I still connect often to photojournalistic sources when I seek perspective on world events. While I read about the Arab spring, protracted war in the congo, and the spread of Ebola in sources like the Economist, The Atlantic, the Wall Street Journal, and the New York Times, I was also careful to seek out photographic sources. For me, this helped the issue come to life in a way that written intellectualization didn’t always make clear for me. It kept a human face attached to it. It allowed me to see behind the debates we have online, or on tv, and to keep in mind how real people deal with these issues in real life.
A great source for these images is the TIME LIGHT BOX site (click the name for a link, as with all Photographer names referenced on this blog).
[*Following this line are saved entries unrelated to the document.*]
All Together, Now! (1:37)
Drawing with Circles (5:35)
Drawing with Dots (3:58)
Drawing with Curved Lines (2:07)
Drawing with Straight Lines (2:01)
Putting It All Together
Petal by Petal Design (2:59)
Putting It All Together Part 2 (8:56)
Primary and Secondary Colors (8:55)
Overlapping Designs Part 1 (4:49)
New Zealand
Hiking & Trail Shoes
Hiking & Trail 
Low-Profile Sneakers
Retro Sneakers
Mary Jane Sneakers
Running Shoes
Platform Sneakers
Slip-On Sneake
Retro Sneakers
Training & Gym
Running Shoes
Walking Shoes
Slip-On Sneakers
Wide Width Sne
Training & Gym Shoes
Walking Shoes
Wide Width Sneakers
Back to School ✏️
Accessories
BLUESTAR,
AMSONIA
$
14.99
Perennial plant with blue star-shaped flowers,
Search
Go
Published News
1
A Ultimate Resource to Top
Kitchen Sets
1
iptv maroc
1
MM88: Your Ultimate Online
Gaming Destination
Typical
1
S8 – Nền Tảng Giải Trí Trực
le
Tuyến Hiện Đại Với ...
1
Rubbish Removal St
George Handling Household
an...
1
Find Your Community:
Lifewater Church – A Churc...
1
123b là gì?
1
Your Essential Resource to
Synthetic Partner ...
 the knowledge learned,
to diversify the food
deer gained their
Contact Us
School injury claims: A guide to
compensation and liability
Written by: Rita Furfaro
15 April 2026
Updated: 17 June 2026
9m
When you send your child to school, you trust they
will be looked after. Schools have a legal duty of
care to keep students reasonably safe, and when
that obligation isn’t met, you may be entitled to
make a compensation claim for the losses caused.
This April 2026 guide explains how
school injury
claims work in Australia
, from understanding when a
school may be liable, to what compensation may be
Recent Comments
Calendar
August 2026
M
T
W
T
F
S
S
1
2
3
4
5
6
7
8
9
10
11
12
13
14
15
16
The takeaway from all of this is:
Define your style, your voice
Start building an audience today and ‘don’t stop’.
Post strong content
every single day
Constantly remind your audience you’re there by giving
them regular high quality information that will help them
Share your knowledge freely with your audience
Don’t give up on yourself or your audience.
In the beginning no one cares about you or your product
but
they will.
Two major events are unfolding now, in our world, that deserve to be seen through photography instead of through editorial writing only: the protests in Hong Kong and the spread of Ebola to the western world.
Regarding the Ebola story, I don’t support the raw panic behind it. But I also think that we have a very effective, yet very invisible, approach to disease control that deserves attention in our social minds. We have done so much to eradicate diseases like polio and TB (and many others). This often came as a result of great human effort and sacrifice. The stories that can be told here could fill the pages of page-turning novels.
On the edges of this effort, though, we now we have debates occurring about anti-vaccination, the spread of a new virus, and the potential for the re-introduction of diseases previously thought eradicated. Seeing the human faces involved in these efforts, and what they mean to average people, can do more to make us informed policy makers than hundreds of pages of pious internet debate.
So no, as a whole, poverty is not glamorous. It is not romantic. Not in-and-of itself. Social issues can be hard to gain perspective on. They can be messy. Cluttered. Frustrating. But great photographers are often driven to try and tell those stories--to open a window to see into them in meaningful ways--and whether their tools are an iPhone and Instagram or a more professional set-up, it is important for them to become better and better storytellers. Photography is a medium by which we can communicate and influence thinking, the only question is, how good will be be at it? The more we see, and the more we understand, the more skillfully we can help shape our society.